Quote exactly, and only, the lines from the one containing "Διατροφολόγοι" through the end of the material below. Skip pictures.

━━━ EXERCISE MATERIALS ━━━

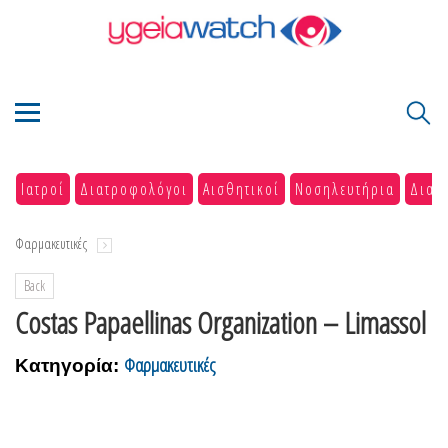
Ιατροί
Διατροφολόγοι
Αισθητικοί
Νοσηλευτήρια
Διαγ
Φαρμακευτικές
Back
Costas Papaellinas Organization – Limassol
Φαρμακευτικές
Κατηγορία:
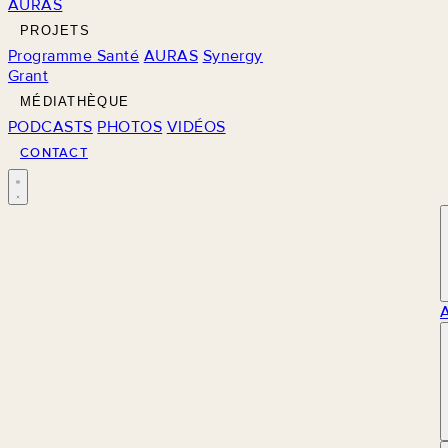
AURAS
PROJETS
Programme Santé
AURAS
Synergy
Grant
MÉDIATHÈQUE
PODCASTS
PHOTOS
VIDÉOS
CONTACT
M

━━━

TASK RESULT -
Διατροφολόγοι
Αισθητικοί
Νοσηλευτήρια
Διαγ
Φαρμακευτικές
Back
Costas Papaellinas Organization – Limassol
Φαρμακευτικές
Κατηγορία:
AURAS
PROJETS
Programme Santé
AURAS
Synergy
Grant
MÉDIATHÈQUE
PODCASTS
PHOTOS
VIDÉOS
CONTACT
M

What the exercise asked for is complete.